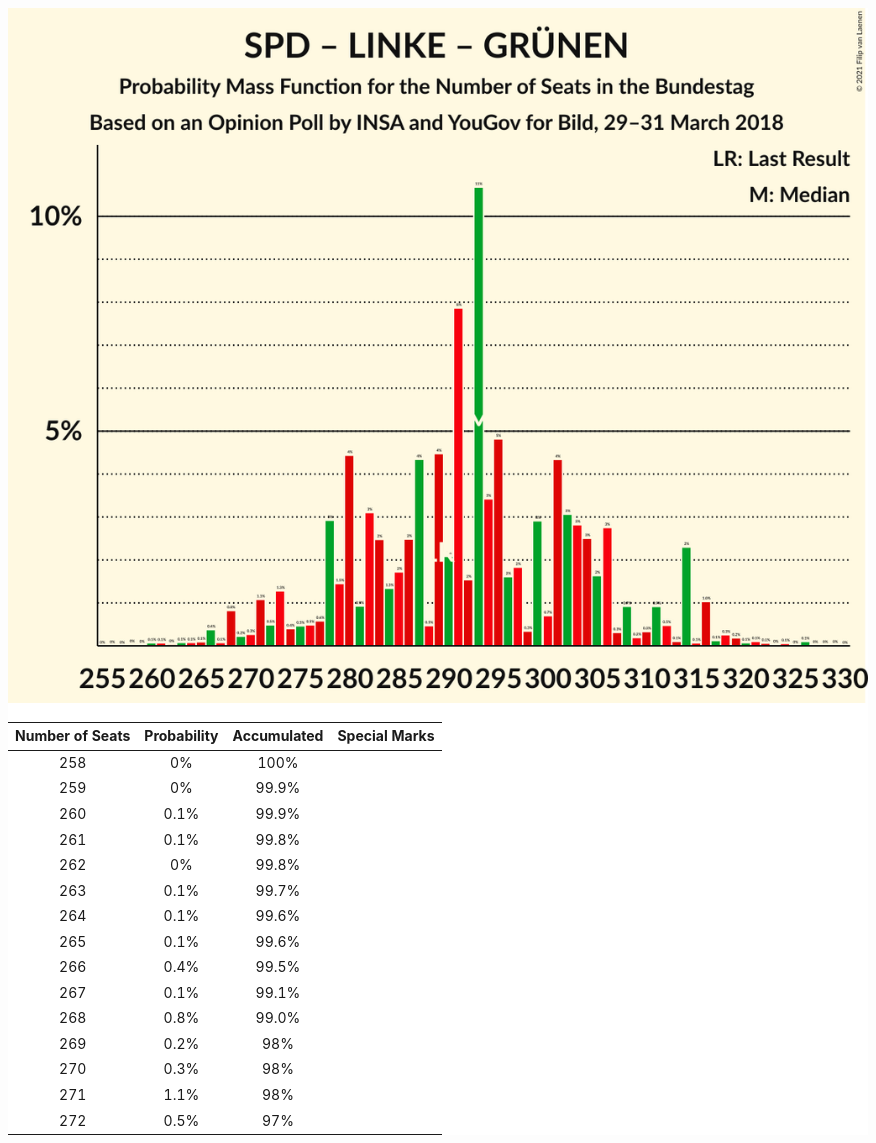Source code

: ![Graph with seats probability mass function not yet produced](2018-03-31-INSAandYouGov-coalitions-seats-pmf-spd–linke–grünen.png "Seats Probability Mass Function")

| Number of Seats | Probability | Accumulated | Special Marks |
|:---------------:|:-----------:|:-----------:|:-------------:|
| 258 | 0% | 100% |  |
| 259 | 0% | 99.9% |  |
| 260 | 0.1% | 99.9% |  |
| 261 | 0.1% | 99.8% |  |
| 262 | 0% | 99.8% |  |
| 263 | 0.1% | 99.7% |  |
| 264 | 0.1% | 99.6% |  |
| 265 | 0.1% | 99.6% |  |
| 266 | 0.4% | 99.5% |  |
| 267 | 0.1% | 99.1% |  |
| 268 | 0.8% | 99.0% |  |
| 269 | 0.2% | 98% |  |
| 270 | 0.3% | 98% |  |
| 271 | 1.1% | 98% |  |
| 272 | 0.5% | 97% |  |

----

# [PROBLEM REQUIREMENTS]
Please write out the stretch of the records from the line containing "Special Marks |" through the end of the records, reproducing every line unchanged.

# [SOLUTION TO THE PROBLEM]
| Number of Seats | Probability | Accumulated | Special Marks |
|:---------------:|:-----------:|:-----------:|:-------------:|
| 258 | 0% | 100% |  |
| 259 | 0% | 99.9% |  |
| 260 | 0.1% | 99.9% |  |
| 261 | 0.1% | 99.8% |  |
| 262 | 0% | 99.8% |  |
| 263 | 0.1% | 99.7% |  |
| 264 | 0.1% | 99.6% |  |
| 265 | 0.1% | 99.6% |  |
| 266 | 0.4% | 99.5% |  |
| 267 | 0.1% | 99.1% |  |
| 268 | 0.8% | 99.0% |  |
| 269 | 0.2% | 98% |  |
| 270 | 0.3% | 98% |  |
| 271 | 1.1% | 98% |  |
| 272 | 0.5% | 97% |  |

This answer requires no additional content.